Le douanier macé­donien du poste de Kafasan me rend mon assur­ance qui est com­plète, uni­verselle et donc fort coû­teuse: “bien sûr qu’elle est val­able pour toute l’Eu­rope, mais ici ce n’est pas l’Eu­rope, c’est l’Afrique, alors si vous voulez entr­er dans notre pays, vous mon­tez au deux­ième étage et vous payez!” 

Est 13

L’Al­ban­ie est la pays des voitures: des cohort­es d’ou­vri­ers les sham­pouinent, les rin­cent, les frot­tent et les ren­voient dans la cir­cu­la­tion, un chaos sans pareil. Jamais depuis le Mex­i­co et Den Pasar je n’avais vu pareil désor­dre sur les routes: pas de code, pas de lignes, pas de gira­toires ni de feux, la loi est au plus fort, le dan­ger est partout. A quoi il faut ajouter l’orgueil des con­duc­teurs prêts à se bat­tre pour la plus petite offense. Le réseau routi­er est pau­vre. De Shko­dra à Tyrana, une voie à deux pistes. Nous roulons à faible allure. Dans l’autre direc­tion, un spec­ta­cle inouï: trente-deux kilo­mètres de véhicules à l’ar­rêt, et le soleil cogne.

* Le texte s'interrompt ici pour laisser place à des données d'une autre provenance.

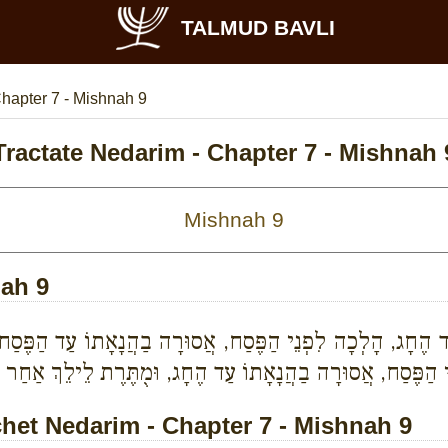
TALMUD BAVLI
hapter 7 - Mishnah 9
Tractate Nedarim - Chapter 7 - Mishnah 
nah 9
ד הֶחָג, הָלְכָה לִפְנֵי הַפֶּסַח, אֲסוּרָה בַהֲנָאָתוֹ עַד הַפֶּסַח. 
 הַפֶּסַח, אֲסוּרָה בַהֲנָאָתוֹ עַד הֶחָג, וּמֻתֶּרֶת לֵילֵךְ אַחַר ה
et Nedarim - Chapter 7 - Mishnah 9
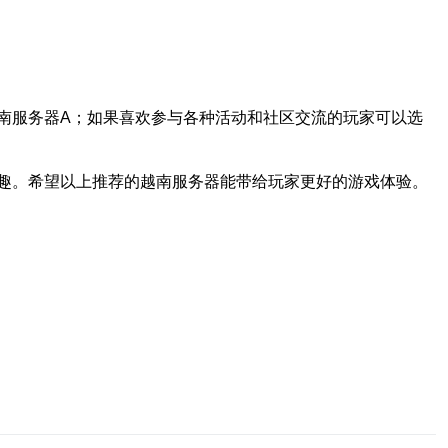
南服务器A；如果喜欢参与各种活动和社区交流的玩家可以选
趣。希望以上推荐的越南服务器能带给玩家更好的游戏体验。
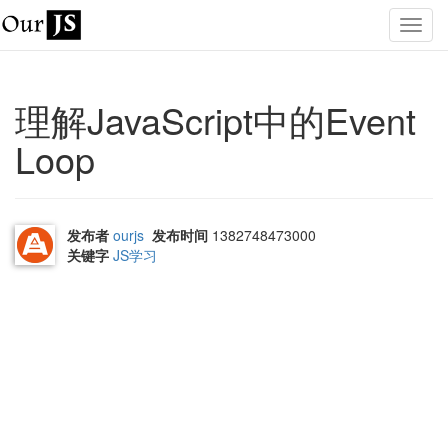
理解JavaScript中的Event
Loop
发布者
ourjs
发布时间
1382748473000
关键字
JS学习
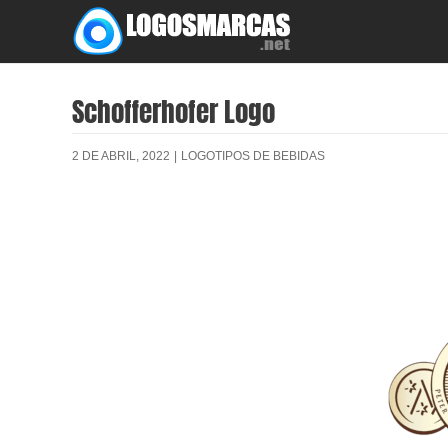
Skip
to
content
Schofferhofer Logo
2 DE ABRIL, 2022
|
LOGOTIPOS DE BEBIDAS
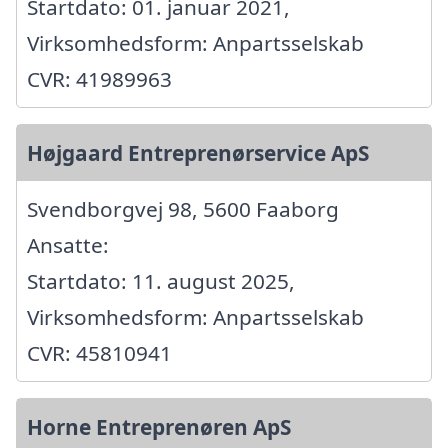
Startdato: 01. januar 2021,
Virksomhedsform: Anpartsselskab
CVR: 41989963
Højgaard Entreprenørservice ApS
Svendborgvej 98, 5600 Faaborg
Ansatte:
Startdato: 11. august 2025,
Virksomhedsform: Anpartsselskab
CVR: 45810941
Horne Entreprenøren ApS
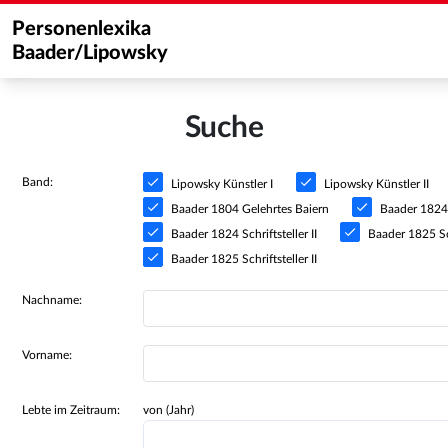
Personenlexika
Baader/Lipowsky
Suche
Band:
Lipowsky Künstler I
Lipowsky Künstler II
Baader 1804 Gelehrtes Baiern
Baader 1824 S
Baader 1824 Schriftsteller II
Baader 1825 Sch
Baader 1825 Schriftsteller II
Nachname:
Vorname:
Lebte im Zeitraum:
von (Jahr)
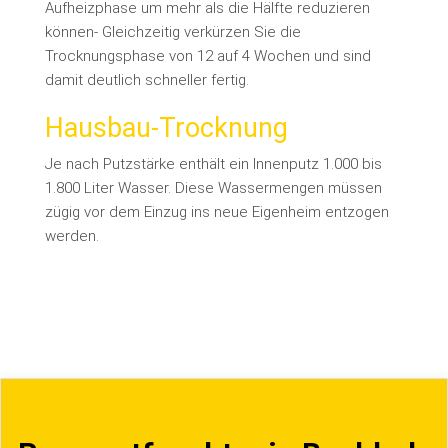
Aufheizphase um mehr als die Hälfte reduzieren
können- Gleichzeitig verkürzen Sie die
Trocknungsphase von 12 auf 4 Wochen und sind
damit deutlich schneller fertig.
Hausbau-Trocknung
Je nach Putzstärke enthält ein Innenputz 1.000 bis
1.800 Liter Wasser. Diese Wassermengen müssen
zügig vor dem Einzug ins neue Eigenheim entzogen
werden.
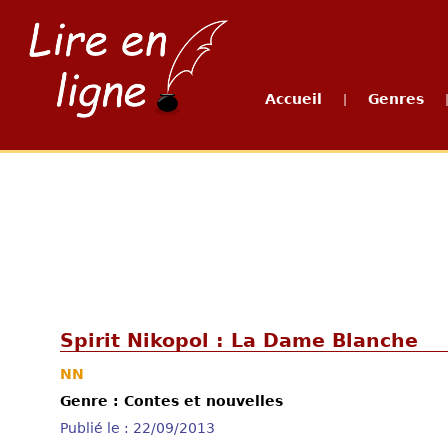
Accueil
Genres
|
Spirit Nikopol : La Dame Blanche
NN
Genre : Contes et nouvelles
Publié le : 22/09/2013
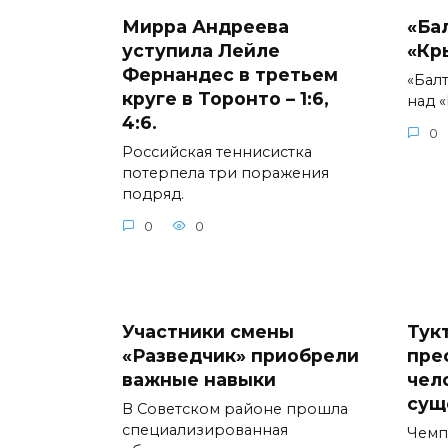
Мирра Андреева
«Ба
уступила Лейле
«Кр
Фернандес в третьем
«Бал
круге в Торонто – 1:6,
над 
4:6.
0
Российская теннисистка
потерпела три поражения
подряд.
0
0
Участники смены
Тук
«Разведчик» приобрели
пре
важные навыки
чел
сущ
В Советском районе прошла
специализированная
Чемп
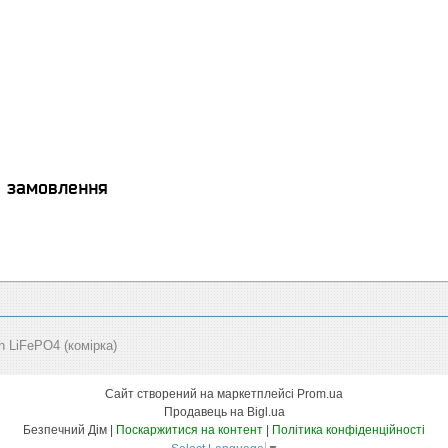
я замовлення
LiFePO4 (комірка)
Сайт створений на маркетплейсі
Prom.ua
Продавець на Bigl.ua
Безпечний Дім |
Поскаржитися на контент
|
Політика конфіденційності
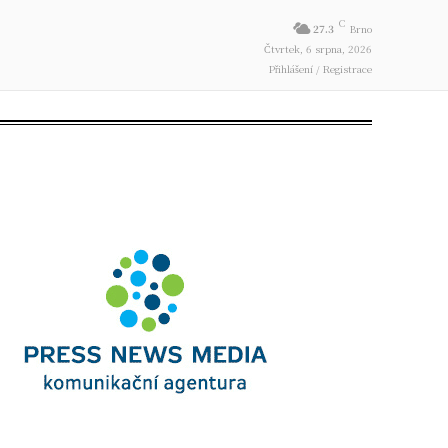
C
27.3
Brno
Čtvrtek, 6 srpna, 2026
Přihlášení / Registrace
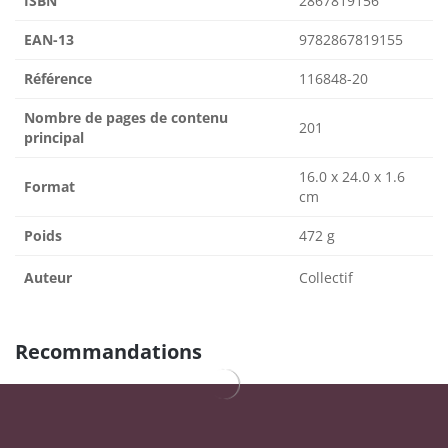
ISBN
2867819156
EAN-13
9782867819155
Référence
116848-20
Nombre de pages de contenu
201
principal
16.0 x 24.0 x 1.6
Format
cm
Poids
472 g
Auteur
Collectif
Recommandations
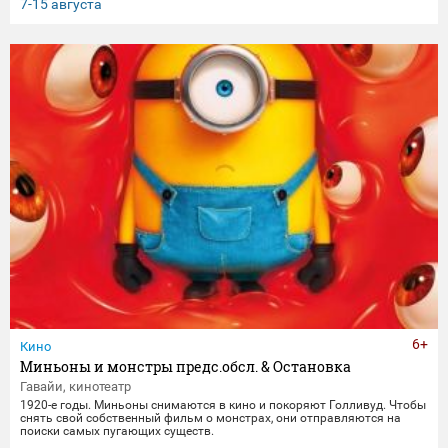
клятвы любви и верности не заканчиваются даже со смертью.
7-15 августа
6+
Кино
Миньоны и монстры предс.обсл. & Остановка
Гавайи, кинотеатр
1920-е годы. Миньоны снимаются в кино и покоряют Голливуд. Чтобы
снять свой собственный фильм о монстрах, они отправляются на
поиски самых пугающих существ.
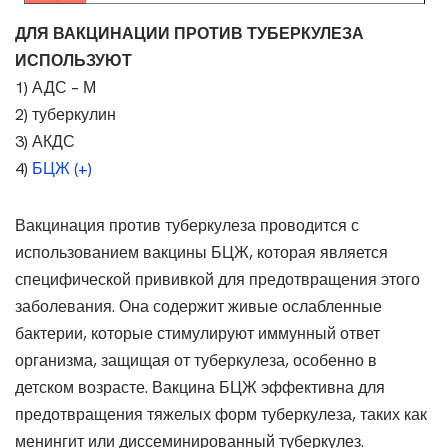
ДЛЯ ВАКЦИНАЦИИ ПРОТИВ ТУБЕРКУЛЕЗА
ИСПОЛЬЗУЮТ
1) АДС – М
2) туберкулин
3) АКДС
4)
БЦЖ (+)
Вакцинация против туберкулеза проводится с
использованием вакцины БЦЖ, которая является
специфической прививкой для предотвращения этого
заболевания. Она содержит живые ослабленные
бактерии, которые стимулируют иммунный ответ
организма, защищая от туберкулеза, особенно в
детском возрасте. Вакцина БЦЖ эффективна для
предотвращения тяжелых форм туберкулеза, таких как
менингит или диссеминированный туберкулез.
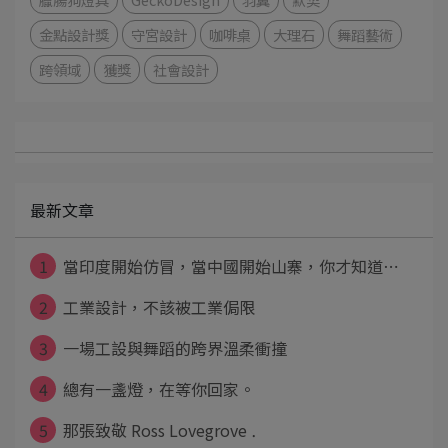
金點設計獎
守宮設計
咖啡桌
大理石
舞蹈藝術
跨領域
獲獎
社會設計
最新文章
1
當印度開始仿冒，當中國開始山寨，你才知道⋯
2
工業設計，不該被工業侷限
3
一場工設與舞蹈的跨界溫柔衝撞
4
總有一盞燈，在等你回家。
5
那張致敬 Ross Lovegrove ⋯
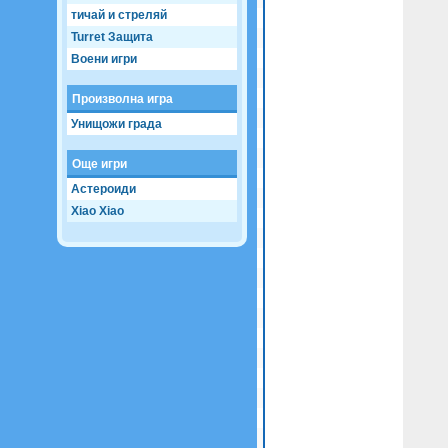
Game not loaded yet.
тичай и стреляй
Turret Защита
Воени игри
Произволна игра
Унищожи града
Още игри
Астероиди
Xiao Xiao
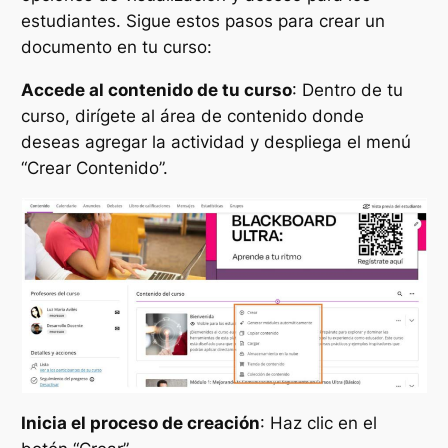
estudiantes. Sigue estos pasos para crear un
documento en tu curso:
Accede al contenido de tu curso
: Dentro de tu
curso, dirígete al área de contenido donde
deseas agregar la actividad y despliega el menú
“Crear Contenido”.
Inicia el proceso de creación
: Haz clic en el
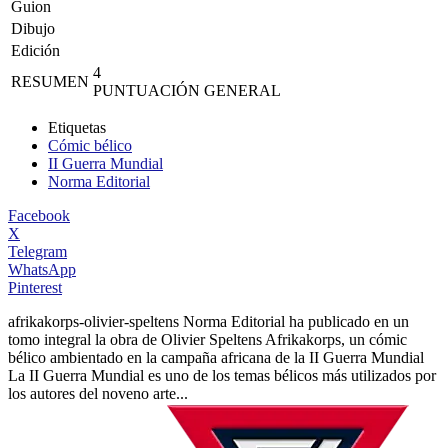
Guion
Dibujo
Edición
4
RESUMEN
PUNTUACIÓN GENERAL
Etiquetas
Cómic bélico
II Guerra Mundial
Norma Editorial
Facebook
X
Telegram
WhatsApp
Pinterest
afrikakorps-olivier-speltens
Norma Editorial ha publicado en un
tomo integral la obra de Olivier Speltens Afrikakorps, un cómic
bélico ambientado en la campaña africana de la II Guerra Mundial
La II Guerra Mundial es uno de los temas bélicos más utilizados por
los autores del noveno arte...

Lorsque nous arrivons à la bifur­ca­tion, le serveur d’un café-casi­no en pâte de sucre nous ren­seigne: “une fois par année, dit-il, tous les Albanais de l’é­tranger ren­trent au pays et la plu­part arrivent en bateau à Dur­rès, cette route vient du port”. Com­bi­en de temps pour attein­dre la des­ti­na­tion? “Cela n’a aucune impor­tance, pour­suit le serveur, plus ils roulent lente­ment plus on voit leur voiture, la mon­tr­er, mon­tr­er que là-bas, de l’autre côté, ils ont réus­si, voilà ce qui compte.”

Homme 2

En creu­sant, en écrivant, j’ai pen­sé que je trou­verai quelque chose. Je con­tin­ue de le croire. Quelque chose qui éclair­erait la sit­u­a­tion, quelque chose qui ouvri­rait l’avenir. Morale ou esthé­tique, j’ig­nore la nature de cette chose. Il se peut qu’elle soit dou­ble. Qua­si mag­ique. Je n’ai rien trou­vé. Cepen­dant, même si c’est avec moins d’as­siduité, je con­tin­ue de creuser et d’écrire. La puis­sance de la foi est essen­tielle­ment liée à son inaccomplissement.

Homme

L’homme n’est pas résis­tance mais action; il n’est pas société mais pro­duc­tion de soi. Il éclaire son chemin, marche fer­me­ment vers l’in­con­nu. L’homme ren­verse les obsta­cles qui nient son avance et pour devenir s’af­fronte. L’homme ne crée la société que sous l’ef­fet de la fatigue. Sur elle il se désiste afin qu’elle porte jusqu’à la mort un reste de vie. L’homme est pre­mier et doit être pre­mier. S’il n’est plus en expan­sion, ce nom qu’il porte il l’usurpe. 

Plus-value

Si j’é­tais écon­o­miste, je m’in­téresserais aux nou­velles tech­niques de créa­tion de la plus-val­ue dans un con­texte de raré­fac­tion des ressources et de recul des modus clas­siques (trans­for­ma­tion de la matière pre­mière, mécan­i­sa­tion, pres­sion salar­i­ale). Etu­di­ant en pri­or­ité l’ex­ploita­tion finan­cière du corps et de ses mou­ve­ments, de l’air, de l’eau et de l’e­space, celui qui est au-dessus de nos têtes et la mise sur le marché des biens intimes, lits, salons, cuisines, salles d’eau, vête­ments, véhicules. Ces tech­niques nou­velles de pré­da­tion sont à l’év­i­dence con­comi­tantes de la réduc­tion des pos­si­bil­ités du vivant telles que nous en faisons ces jours l’expérience.

Pieuvre

Dom­mages con­sid­érables sur la fête en Europe con­statés ce soir encore dans une cap­i­tale inter­lope et peu inféodée, Shko­dra en Alban­ie: la nuit venue les lieux fer­ment, les rues se dégar­nissent, les jeunes ren­trent; dis­cothèques, caves et clubs, nous dis­ent les quidams, pio­ns d’hô­tels et chauf­feurs de taxis sol­lic­ités, sont clos pour motif sanitaire.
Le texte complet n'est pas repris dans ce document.